Freitag, 29. Januar 2016

Abwehrmechanismus: Identifikation mit dem Aggressor

Identifikation mit dem Aggressor (geringes bis mittleres Integrationsniveau)


Abwehrmechanismus: Identifikation mit dem Aggressor


Quelle:
Boessmann, Remmers, 2016: Praktischer Leitfaden der tiefenpsychologisch fundierten  Richtlinientherapie - Wissenschaftliche Grundlagen, Psychodynamische Grundbegriffe, Diagnostik und Therapietechniken, Deutscher Psychologen Verlag, Berlin

Bei Menschen, die hilflos über längere Zeit Gewalt, Bedrohungen, Unrecht und Traumatisierungen ausgeliefert waren, lässt sich das Phänomen beobachten, dass sie unbewusst bestimmte Überzeugungen, Werte, Verhaltensweisen und Persönlichkeitsmerkmale der Täter übernehmen.
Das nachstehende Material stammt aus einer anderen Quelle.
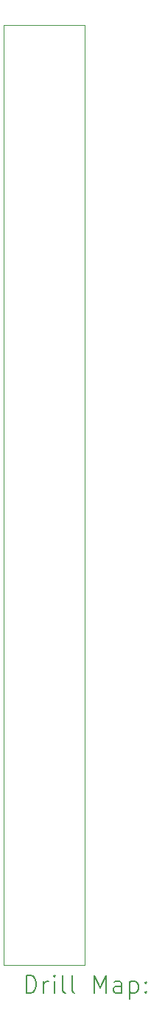
<source format=gbr>
%TF.GenerationSoftware,KiCad,Pcbnew,7.0.8*%
%TF.CreationDate,2024-09-22T22:21:17-04:00*%
%TF.ProjectId,lichen-passive-mutes-board,6c696368-656e-42d7-9061-73736976652d,1.0*%
%TF.SameCoordinates,Original*%
%TF.FileFunction,Drillmap*%
%TF.FilePolarity,Positive*%
%FSLAX45Y45*%
G04 Gerber Fmt 4.5, Leading zero omitted, Abs format (unit mm)*
G04 Created by KiCad (PCBNEW 7.0.8) date 2024-09-22 22:21:17*
%MOMM*%
%LPD*%
G01*
G04 APERTURE LIST*
%ADD10C,0.100000*%
%ADD11C,0.200000*%
G04 APERTURE END LIST*
D10*
X10025000Y-11025000D02*
X10955000Y-11025000D01*
X10955000Y-21825000D01*
X10025000Y-21825000D01*
X10025000Y-11025000D01*
D11*
X10280777Y-22141484D02*
X10280777Y-21941484D01*
X10280777Y-21941484D02*
X10328396Y-21941484D01*
X10328396Y-21941484D02*
X10356967Y-21951008D01*
X10356967Y-21951008D02*
X10376015Y-21970055D01*
X10376015Y-21970055D02*
X10385539Y-21989103D01*
X10385539Y-21989103D02*
X10395063Y-22027198D01*
X10395063Y-22027198D02*
X10395063Y-22055770D01*
X10395063Y-22055770D02*
X10385539Y-22093865D01*
X10385539Y-22093865D02*
X10376015Y-22112912D01*
X10376015Y-22112912D02*
X10356967Y-22131960D01*
X10356967Y-22131960D02*
X10328396Y-22141484D01*
X10328396Y-22141484D02*
X10280777Y-22141484D01*
X10480777Y-22141484D02*
X10480777Y-22008150D01*
X10480777Y-22046246D02*
X10490301Y-22027198D01*
X10490301Y-22027198D02*
X10499824Y-22017674D01*
X10499824Y-22017674D02*
X10518872Y-22008150D01*
X10518872Y-22008150D02*
X10537920Y-22008150D01*
X10604586Y-22141484D02*
X10604586Y-22008150D01*
X10604586Y-21941484D02*
X10595063Y-21951008D01*
X10595063Y-21951008D02*
X10604586Y-21960531D01*
X10604586Y-21960531D02*
X10614110Y-21951008D01*
X10614110Y-21951008D02*
X10604586Y-21941484D01*
X10604586Y-21941484D02*
X10604586Y-21960531D01*
X10728396Y-22141484D02*
X10709348Y-22131960D01*
X10709348Y-22131960D02*
X10699824Y-22112912D01*
X10699824Y-22112912D02*
X10699824Y-21941484D01*
X10833158Y-22141484D02*
X10814110Y-22131960D01*
X10814110Y-22131960D02*
X10804586Y-22112912D01*
X10804586Y-22112912D02*
X10804586Y-21941484D01*
X11061729Y-22141484D02*
X11061729Y-21941484D01*
X11061729Y-21941484D02*
X11128396Y-22084341D01*
X11128396Y-22084341D02*
X11195062Y-21941484D01*
X11195062Y-21941484D02*
X11195062Y-22141484D01*
X11376015Y-22141484D02*
X11376015Y-22036722D01*
X11376015Y-22036722D02*
X11366491Y-22017674D01*
X11366491Y-22017674D02*
X11347443Y-22008150D01*
X11347443Y-22008150D02*
X11309348Y-22008150D01*
X11309348Y-22008150D02*
X11290301Y-22017674D01*
X11376015Y-22131960D02*
X11356967Y-22141484D01*
X11356967Y-22141484D02*
X11309348Y-22141484D01*
X11309348Y-22141484D02*
X11290301Y-22131960D01*
X11290301Y-22131960D02*
X11280777Y-22112912D01*
X11280777Y-22112912D02*
X11280777Y-22093865D01*
X11280777Y-22093865D02*
X11290301Y-22074817D01*
X11290301Y-22074817D02*
X11309348Y-22065293D01*
X11309348Y-22065293D02*
X11356967Y-22065293D01*
X11356967Y-22065293D02*
X11376015Y-22055770D01*
X11471253Y-22008150D02*
X11471253Y-22208150D01*
X11471253Y-22017674D02*
X11490301Y-22008150D01*
X11490301Y-22008150D02*
X11528396Y-22008150D01*
X11528396Y-22008150D02*
X11547443Y-22017674D01*
X11547443Y-22017674D02*
X11556967Y-22027198D01*
X11556967Y-22027198D02*
X11566491Y-22046246D01*
X11566491Y-22046246D02*
X11566491Y-22103389D01*
X11566491Y-22103389D02*
X11556967Y-22122436D01*
X11556967Y-22122436D02*
X11547443Y-22131960D01*
X11547443Y-22131960D02*
X11528396Y-22141484D01*
X11528396Y-22141484D02*
X11490301Y-22141484D01*
X11490301Y-22141484D02*
X11471253Y-22131960D01*
X11652205Y-22122436D02*
X11661729Y-22131960D01*
X11661729Y-22131960D02*
X11652205Y-22141484D01*
X11652205Y-22141484D02*
X11642682Y-22131960D01*
X11642682Y-22131960D02*
X11652205Y-22122436D01*
X11652205Y-22122436D02*
X11652205Y-22141484D01*
X11652205Y-22017674D02*
X11661729Y-22027198D01*
X11661729Y-22027198D02*
X11652205Y-22036722D01*
X11652205Y-22036722D02*
X11642682Y-22027198D01*
X11642682Y-22027198D02*
X11652205Y-22017674D01*
X11652205Y-22017674D02*
X11652205Y-22036722D01*
M02*

</source>
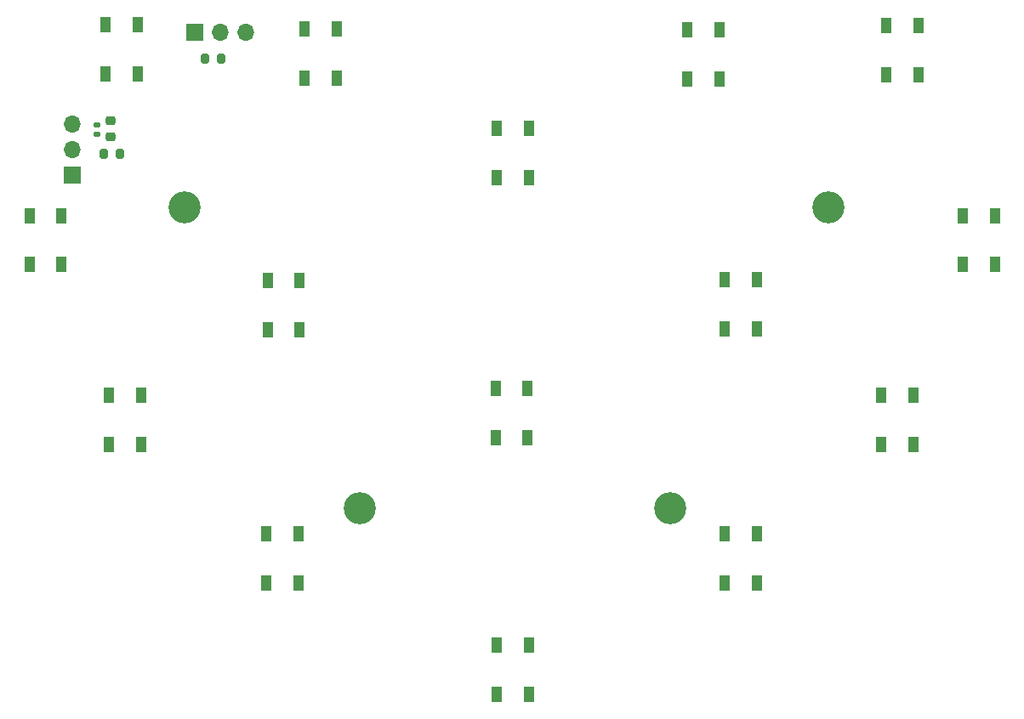
<source format=gts>
%TF.GenerationSoftware,KiCad,Pcbnew,6.0.4-6f826c9f35~116~ubuntu20.04.1*%
%TF.CreationDate,2022-04-29T20:59:42-06:00*%
%TF.ProjectId,heart,68656172-742e-46b6-9963-61645f706362,rev?*%
%TF.SameCoordinates,Original*%
%TF.FileFunction,Soldermask,Top*%
%TF.FilePolarity,Negative*%
%FSLAX46Y46*%
G04 Gerber Fmt 4.6, Leading zero omitted, Abs format (unit mm)*
G04 Created by KiCad (PCBNEW 6.0.4-6f826c9f35~116~ubuntu20.04.1) date 2022-04-29 20:59:42*
%MOMM*%
%LPD*%
G01*
G04 APERTURE LIST*
G04 Aperture macros list*
%AMRoundRect*
0 Rectangle with rounded corners*
0 $1 Rounding radius*
0 $2 $3 $4 $5 $6 $7 $8 $9 X,Y pos of 4 corners*
0 Add a 4 corners polygon primitive as box body*
4,1,4,$2,$3,$4,$5,$6,$7,$8,$9,$2,$3,0*
0 Add four circle primitives for the rounded corners*
1,1,$1+$1,$2,$3*
1,1,$1+$1,$4,$5*
1,1,$1+$1,$6,$7*
1,1,$1+$1,$8,$9*
0 Add four rect primitives between the rounded corners*
20,1,$1+$1,$2,$3,$4,$5,0*
20,1,$1+$1,$4,$5,$6,$7,0*
20,1,$1+$1,$6,$7,$8,$9,0*
20,1,$1+$1,$8,$9,$2,$3,0*%
G04 Aperture macros list end*
%ADD10C,3.200000*%
%ADD11R,1.000000X1.500000*%
%ADD12RoundRect,0.200000X-0.200000X-0.275000X0.200000X-0.275000X0.200000X0.275000X-0.200000X0.275000X0*%
%ADD13R,1.700000X1.700000*%
%ADD14O,1.700000X1.700000*%
%ADD15RoundRect,0.225000X-0.250000X0.225000X-0.250000X-0.225000X0.250000X-0.225000X0.250000X0.225000X0*%
%ADD16RoundRect,0.140000X-0.170000X0.140000X-0.170000X-0.140000X0.170000X-0.140000X0.170000X0.140000X0*%
G04 APERTURE END LIST*
D10*
%TO.C,H4*%
X98900000Y-133700000D03*
%TD*%
%TO.C,H3*%
X50576851Y-103700000D03*
%TD*%
%TO.C,H2*%
X68000000Y-133700000D03*
%TD*%
%TO.C,H1*%
X114600000Y-103700000D03*
%TD*%
D11*
%TO.C,D1*%
X35100000Y-109450000D03*
X38300000Y-109450000D03*
X38300000Y-104550000D03*
X35100000Y-104550000D03*
%TD*%
%TO.C,D12*%
X128000000Y-109450000D03*
X131200000Y-109450000D03*
X131200000Y-104550000D03*
X128000000Y-104550000D03*
%TD*%
%TO.C,D7*%
X42700000Y-90450000D03*
X45900000Y-90450000D03*
X45900000Y-85550000D03*
X42700000Y-85550000D03*
%TD*%
%TO.C,D11*%
X81600000Y-100750000D03*
X84800000Y-100750000D03*
X84800000Y-95850000D03*
X81600000Y-95850000D03*
%TD*%
%TO.C,D3*%
X81500000Y-126650000D03*
X84700000Y-126650000D03*
X84700000Y-121750000D03*
X81500000Y-121750000D03*
%TD*%
%TO.C,D14*%
X104300000Y-115850000D03*
X107500000Y-115850000D03*
X107500000Y-110950000D03*
X104300000Y-110950000D03*
%TD*%
%TO.C,D10*%
X119900000Y-127350000D03*
X123100000Y-127350000D03*
X123100000Y-122450000D03*
X119900000Y-122450000D03*
%TD*%
D12*
%TO.C,R2*%
X52575000Y-88900000D03*
X54225000Y-88900000D03*
%TD*%
D11*
%TO.C,D2*%
X43000000Y-127350000D03*
X46200000Y-127350000D03*
X46200000Y-122450000D03*
X43000000Y-122450000D03*
%TD*%
D13*
%TO.C,J2*%
X51575000Y-86300000D03*
D14*
X54115000Y-86300000D03*
X56655000Y-86300000D03*
%TD*%
D15*
%TO.C,C1*%
X43200000Y-95125000D03*
X43200000Y-96675000D03*
%TD*%
D12*
%TO.C,R1*%
X42475000Y-98400000D03*
X44125000Y-98400000D03*
%TD*%
D11*
%TO.C,D4*%
X58700000Y-141150000D03*
X61900000Y-141150000D03*
X61900000Y-136250000D03*
X58700000Y-136250000D03*
%TD*%
%TO.C,D15*%
X120400000Y-90550000D03*
X123600000Y-90550000D03*
X123600000Y-85650000D03*
X120400000Y-85650000D03*
%TD*%
%TO.C,D13*%
X100600000Y-90950000D03*
X103800000Y-90950000D03*
X103800000Y-86050000D03*
X100600000Y-86050000D03*
%TD*%
%TO.C,D5*%
X58800000Y-115950000D03*
X62000000Y-115950000D03*
X62000000Y-111050000D03*
X58800000Y-111050000D03*
%TD*%
D16*
%TO.C,C2*%
X41800000Y-95520000D03*
X41800000Y-96480000D03*
%TD*%
D11*
%TO.C,D6*%
X81600000Y-152250000D03*
X84800000Y-152250000D03*
X84800000Y-147350000D03*
X81600000Y-147350000D03*
%TD*%
%TO.C,D9*%
X62500000Y-90850000D03*
X65700000Y-90850000D03*
X65700000Y-85950000D03*
X62500000Y-85950000D03*
%TD*%
D13*
%TO.C,J1*%
X39400000Y-100515000D03*
D14*
X39400000Y-97975000D03*
X39400000Y-95435000D03*
%TD*%
D11*
%TO.C,D8*%
X104300000Y-141150000D03*
X107500000Y-141150000D03*
X107500000Y-136250000D03*
X104300000Y-136250000D03*
%TD*%
M02*

</source>
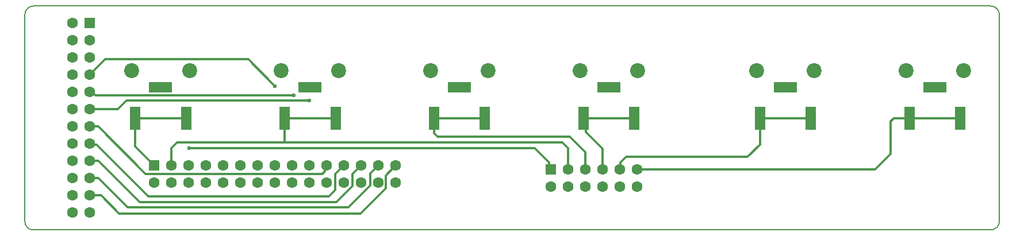
<source format=gtl>
G04*
G04 #@! TF.GenerationSoftware,Altium Limited,Altium Designer,21.9.2 (33)*
G04*
G04 Layer_Physical_Order=1*
G04 Layer_Color=255*
%FSLAX44Y44*%
%MOMM*%
G71*
G04*
G04 #@! TF.SameCoordinates,4695D964-35F2-4C51-99C7-18BE39D4F279*
G04*
G04*
G04 #@! TF.FilePolarity,Positive*
G04*
G01*
G75*
%ADD10C,0.1270*%
%ADD17C,0.3048*%
%ADD18C,1.6000*%
%ADD19R,1.6000X1.6000*%
%ADD20C,2.2000*%
%ADD21R,1.6000X3.5000*%
%ADD22R,3.5000X1.6000*%
%ADD23R,1.6000X1.6000*%
%ADD24C,0.6000*%
D10*
X-0Y12700D02*
G03*
X12700Y0I12700J0D01*
G01*
Y330200D02*
G03*
X0Y317500I0J-12700D01*
G01*
X1422400Y-0D02*
G03*
X1435100Y12700I0J12700D01*
G01*
X1435100Y317500D02*
G03*
X1422400Y330200I-12700J0D01*
G01*
X0Y12700D02*
Y317500D01*
X12700Y330200D02*
X1422400D01*
X12700Y0D02*
X1422400D01*
X1435100Y12700D02*
Y317500D01*
D17*
X162500Y165000D02*
X237500D01*
X1302500D02*
X1377500D01*
X1082500D02*
X1157500D01*
X822500D02*
X897500D01*
X602500D02*
X677500D01*
X382500D02*
X457500D01*
X118110Y251460D02*
X328930D01*
X95250Y228600D02*
X118110Y251460D01*
X328930D02*
X364942Y215448D01*
Y215448D02*
Y215448D01*
Y215448D02*
X368300Y212090D01*
X103835Y198120D02*
X396240D01*
X98755Y203200D02*
X103835Y198120D01*
X149860Y190500D02*
X419100D01*
X137160Y177800D02*
X149860Y190500D01*
X95250Y203200D02*
X98755D01*
X112268Y50800D02*
X138938Y24130D01*
X494030D02*
X531240Y61340D01*
X138938Y24130D02*
X494030D01*
X151130Y33020D02*
X476504D01*
X509016Y65532D01*
X107950Y76200D02*
X151130Y33020D01*
X105537Y125603D02*
X181610Y49530D01*
X447802D02*
X457454Y59182D01*
X181610Y49530D02*
X447802D01*
X169418Y40640D02*
X458978D01*
X482854Y64516D01*
X108458Y101600D02*
X169418Y40640D01*
X107950Y152400D02*
X177800Y82550D01*
X791464Y129286D02*
X800100Y120650D01*
X772041Y91559D02*
Y99686D01*
Y91559D02*
X774700Y88900D01*
X381000Y129286D02*
X791464D01*
X177800Y82550D02*
X438150D01*
X242062Y120904D02*
X750824D01*
X772041Y99686D01*
X800100Y88900D02*
Y120650D01*
X438150Y82550D02*
X442022Y86422D01*
Y92772D02*
X444500Y95250D01*
X442022Y86422D02*
Y92772D01*
X95250Y152400D02*
X107950D01*
X95250Y127000D02*
X96647Y125603D01*
X105537D01*
X95250Y101600D02*
X108458D01*
X215900Y95250D02*
Y120650D01*
X224536Y129286D01*
X95250Y177800D02*
X137160D01*
X826075Y144713D02*
Y161425D01*
X822500Y165000D02*
X826075Y161425D01*
Y144713D02*
X850900Y119888D01*
X602500Y142990D02*
X607568Y137922D01*
X602500Y142990D02*
Y165000D01*
X224536Y129286D02*
X381000D01*
X382500Y130786D01*
Y165000D01*
X1275000Y160072D02*
X1279928Y165000D01*
X1302500D01*
X1275000Y111934D02*
Y160072D01*
X1251966Y88900D02*
X1275000Y111934D01*
X901700Y88900D02*
X1251966D01*
X1082350Y164851D02*
X1082500Y165000D01*
X1082350Y126040D02*
Y164851D01*
X1064260Y107950D02*
X1082350Y126040D01*
X885698Y107950D02*
X1064260D01*
X877316Y99568D02*
X885698Y107950D01*
X877316Y89916D02*
Y99568D01*
X876300Y88900D02*
X877316Y89916D01*
X850900Y88900D02*
Y119888D01*
X825500Y88900D02*
Y114808D01*
X802386Y137922D02*
X825500Y114808D01*
X607568Y137922D02*
X802386D01*
X162500Y123250D02*
Y165000D01*
Y123250D02*
X190500Y95250D01*
X457454Y59182D02*
Y82804D01*
X469900Y95250D01*
X531240Y61340D02*
Y80390D01*
X509016Y83566D02*
X520700Y95250D01*
X509016Y65532D02*
Y83566D01*
X482854Y64516D02*
Y82804D01*
X495300Y95250D01*
X95250Y76200D02*
X107950D01*
X95250Y50800D02*
X112268D01*
X531240Y80390D02*
X546100Y95250D01*
D18*
X901700Y63500D02*
D03*
X876300D02*
D03*
X850900D02*
D03*
X825500D02*
D03*
X800100D02*
D03*
X774700D02*
D03*
X901700Y88900D02*
D03*
X876300D02*
D03*
X850900D02*
D03*
X825500D02*
D03*
X800100D02*
D03*
X215900Y95250D02*
D03*
X241300D02*
D03*
X266700D02*
D03*
X292100D02*
D03*
X317500D02*
D03*
X342900D02*
D03*
X368300D02*
D03*
X393700D02*
D03*
X419100D02*
D03*
X444500D02*
D03*
X469900D02*
D03*
X495300D02*
D03*
X520700D02*
D03*
X546100D02*
D03*
X190500Y69850D02*
D03*
X368300D02*
D03*
X393700D02*
D03*
X444500D02*
D03*
X469900D02*
D03*
X495300D02*
D03*
X520700D02*
D03*
X546100D02*
D03*
X215900D02*
D03*
X241300D02*
D03*
X266700D02*
D03*
X292100D02*
D03*
X317500D02*
D03*
X342900D02*
D03*
X419100D02*
D03*
X95250Y279400D02*
D03*
Y254000D02*
D03*
Y228600D02*
D03*
Y203200D02*
D03*
Y177800D02*
D03*
Y152400D02*
D03*
Y127000D02*
D03*
Y101600D02*
D03*
Y76200D02*
D03*
Y50800D02*
D03*
Y25400D02*
D03*
X69850Y304800D02*
D03*
Y127000D02*
D03*
Y101600D02*
D03*
Y50800D02*
D03*
Y25400D02*
D03*
Y279400D02*
D03*
Y254000D02*
D03*
Y228600D02*
D03*
Y203200D02*
D03*
Y177800D02*
D03*
Y152400D02*
D03*
Y76200D02*
D03*
D19*
X774700Y88900D02*
D03*
X190500Y95250D02*
D03*
D20*
X242500Y235000D02*
D03*
X157500D02*
D03*
X377500D02*
D03*
X462500D02*
D03*
X682500D02*
D03*
X597500D02*
D03*
X817500D02*
D03*
X902500D02*
D03*
X1162500D02*
D03*
X1077500D02*
D03*
X1297500D02*
D03*
X1382500D02*
D03*
D21*
X162500Y165000D02*
D03*
X237500D02*
D03*
X457500D02*
D03*
X382500D02*
D03*
X602500D02*
D03*
X677500D02*
D03*
X897500D02*
D03*
X822500D02*
D03*
X1082500D02*
D03*
X1157500D02*
D03*
X1377500D02*
D03*
X1302500D02*
D03*
D22*
X200000Y210000D02*
D03*
X420000D02*
D03*
X640000D02*
D03*
X860000D02*
D03*
X1120000D02*
D03*
X1340000D02*
D03*
D23*
X95250Y304800D02*
D03*
D24*
X368300Y212090D02*
D03*
X396240Y198120D02*
D03*
X419100Y190500D02*
D03*
X242062Y120904D02*
D03*
M02*

</source>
Funktion: Der Sinn der Identifikation mit dem Aggressor wird darin gesehen, dass mit diesem Mechanismus schwerste Ängste und Ohnmachtserlebnisse erträglicher werden. Anna Freud sah den Vorteil der Identifikation des Opfers mit dem Täter darin, dass hierdurch das Opfer nicht mehr nur passiv Erleidender bleibt, sondern durch die Nachahmung des Täters und durch eigenes aggressives Verhalten aktiv und selbst zum Bedroher wird.[4] Schon vor Anna Freud hatte Sandor Ferenczi die These vertreten, dass die Wünsche der Täter bei ihnen hilflos ausgelieferten Kindern zum Mittelpunkt der kindlichen Identität werden können. Die Wünsche des Täters jederzeit zu erahnen und zu erfüllen, sich innerlich an seine Stelle zu setzen, um sich besser schützen zu können, führe bei traumatisierten Kindern schließlich zu einem Täterintrojekt.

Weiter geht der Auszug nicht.